Give them your zip code. They won’t always ask for it, but make sure you give it to them, so they can mark it down. Extra points if you live in a zip code that traditionally votes for them, since they’ll want to make sure they get/keep your vote.
C) If you can make it personal, make it personal. “I voted for you in the last election and I’m worried/happy/whatever” or “I’m a teacher, and I am appalled by ——-,” or “as a single mother” or “as a white, middle class woman,” or whatever.

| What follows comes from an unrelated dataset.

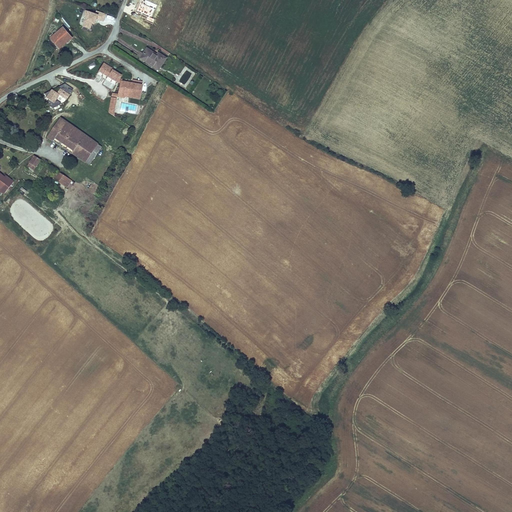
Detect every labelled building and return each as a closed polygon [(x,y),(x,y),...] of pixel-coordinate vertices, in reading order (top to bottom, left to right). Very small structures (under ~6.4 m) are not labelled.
[(86,11),(85,16),(87,17),(84,26),(91,28),(92,23),(95,24),(97,18),(104,21),(106,14),(97,11),(96,14),(86,11)] [(63,27),(51,37),(59,47),(71,37),(63,27)] [(146,48),(140,58),(155,67),(163,54),(158,52),(156,55),(146,48)] [(155,67),(159,69),(166,57),(163,54),(155,67)] [(118,92),(126,93),(125,96),(139,99),(142,85),(122,81),(122,79),(119,79),(121,76),(112,70),(113,68),(104,62),(100,70),(109,76),(108,77),(120,84),(118,92)] [(50,91),(44,94),(45,98),(48,100),(45,104),(52,108),(61,105),(62,103),(56,101),(59,95),(67,100),(73,89),(65,84),(59,87),(59,89),(57,93),(51,89),(50,91)] [(78,148),(87,136),(61,118),(47,137),(53,141),(56,138),(74,151),(72,154),(81,160),(85,153),(78,148)] [(94,141),(87,136),(78,148),(85,153),(94,141)] [(85,153),(81,160),(89,166),(102,147),(94,141),(85,153)] [(28,166),(33,170),(41,159),(35,155),(28,166)] [(61,173),(56,180),(68,188),(72,181),(61,173)] [(0,174),(0,191),(2,193),(12,181),(7,178),(5,180),(3,178),(4,177),(0,174)] [(22,187),(18,191),(23,196),(27,191),(22,187)]
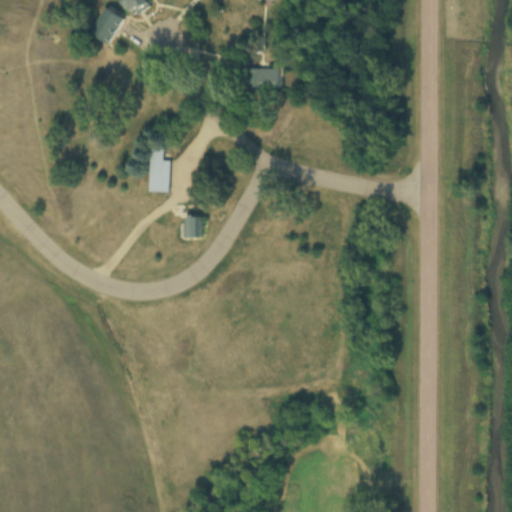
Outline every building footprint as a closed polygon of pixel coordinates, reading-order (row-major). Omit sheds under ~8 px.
[(114,0),(130,26),(151,13),(143,0),(114,0)] [(257,0),(275,13),(284,0),(257,0)] [(105,19),(124,29),(110,54),(91,44),(105,19)] [(279,76),(280,93),(249,94),(248,77),(279,76)] [(171,167),(171,202),(147,202),(147,157),(163,157),(163,167),(171,167)] [(185,228),(203,228),(203,245),(185,245),(185,228)]
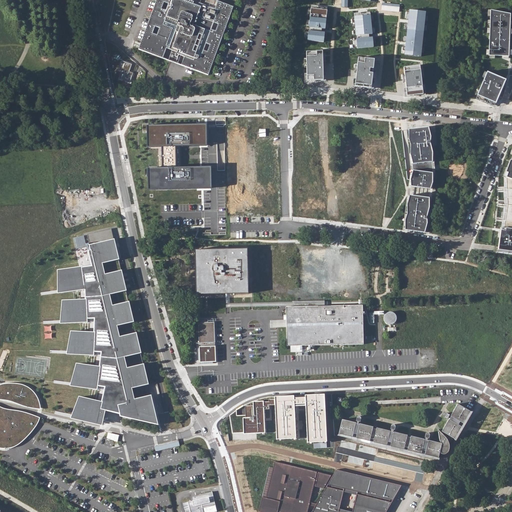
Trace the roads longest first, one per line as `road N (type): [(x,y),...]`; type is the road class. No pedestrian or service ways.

D) Pick 1-2 specific things per day to focus on. Don’t rattle off everything you’re concerned about — they’re figuring out what 1-2 topics to mark you down for on their lists. So, focus on 1-2 per day. Ideally something that will be voted on/taken up in the next few days, but it doesn’t really matter — even if there’s not a vote coming up in the next week, call anyway. It’s important that they just keep getting calls.
E) Be clear on what you want — “I’m disappointed that the Senator…” or “I want to thank the Senator for their vote on… ” or “I want the Senator to know that voting in _____ way is the wrong decision for our state because… ” Don’t leave any ambiguity.
F) They may get to know your voice/get sick of you — it doesn’t matter. The people answering the phones generally turn over every 6 weeks anyway, so even if they’re really sick of you, they’ll be gone in 6 weeks.
From experience since the election: If you hate being on the phone & feel awkward (which is a lot of people) don’t worry about it — there are a bunch of scripts (Indivisible has some, there are lots of others floating around these day). After a few days of calling, it starts to feel a lot more natural.
Put the 6 numbers in your phone (all under P – Politician.) An example is McCaskill MO, Politician McCaskill DC, Politician Blunt MO, etc., which makes it really easy to click down the list each day.